Problem description
The word "Condado" marks the lines to find; copy every such line from the data below.

--- Given data Enclosed Below ---

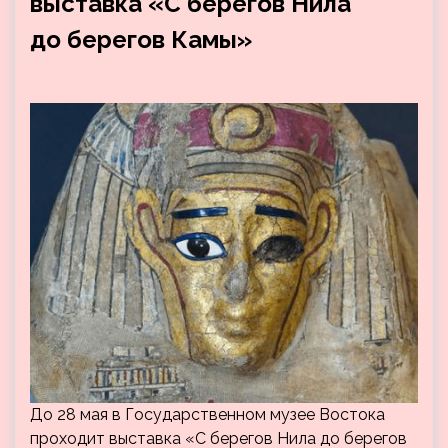
выставка «С берегов Нила
до берегов Камы»
До 28 мая в Государственном музее Востока
проходит выставка «С берегов Нила до берегов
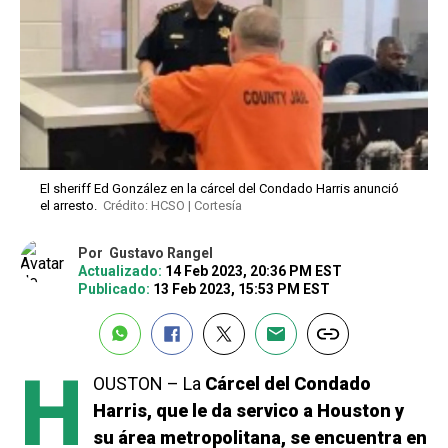
El sheriff Ed González en la cárcel del Condado Harris anunció
el arresto.
Crédito: HCSO | Cortesía
Por
Gustavo Rangel
Actualizado:
14 Feb 2023, 20:36 PM EST
Publicado:
13 Feb 2023, 15:53 PM EST
H
OUSTON – La
Cárcel del Condado
Harris, que le da servico a Houston y
su área metropolitana, se encuentra en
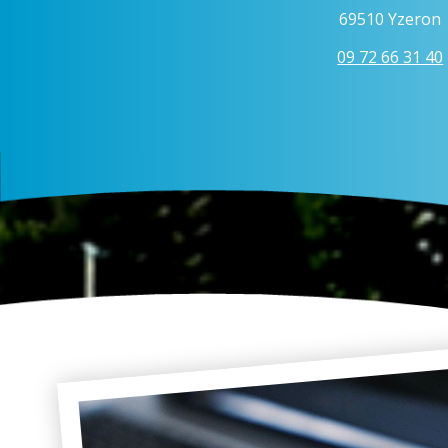
69510 Yzeron
09 72 66 31 40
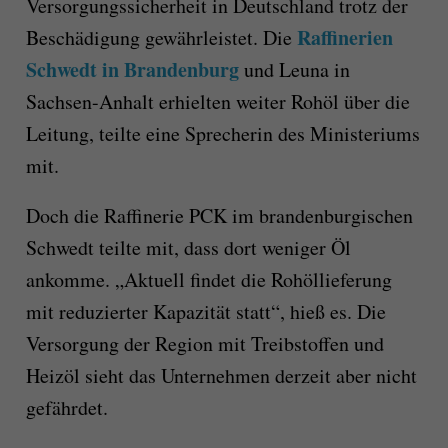
Versorgungssicherheit in Deutschland trotz der
Raffinerien
Beschädigung gewährleistet. Die
Schwedt in Brandenburg
und Leuna in
Sachsen-Anhalt erhielten weiter Rohöl über die
Leitung, teilte eine Sprecherin des Ministeriums
mit.
Doch die Raffinerie PCK im brandenburgischen
Schwedt teilte mit, dass dort weniger Öl
ankomme. „Aktuell findet die Rohöllieferung
mit reduzierter Kapazität statt“, hieß es. Die
Versorgung der Region mit Treibstoffen und
Heizöl sieht das Unternehmen derzeit aber nicht
gefährdet.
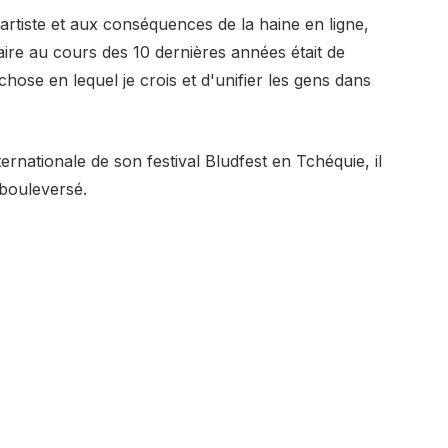
d'artiste et aux conséquences de la haine en ligne,
faire au cours des 10 dernières années était de
hose en lequel je crois et d'unifier les gens dans
ternationale de son festival Bludfest en Tchéquie, il
 bouleversé.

--- End of Enclosed Given data ---

Exercise solution
El sheriff Ed González en la cárcel del Condado Harris anunció
Cárcel del Condado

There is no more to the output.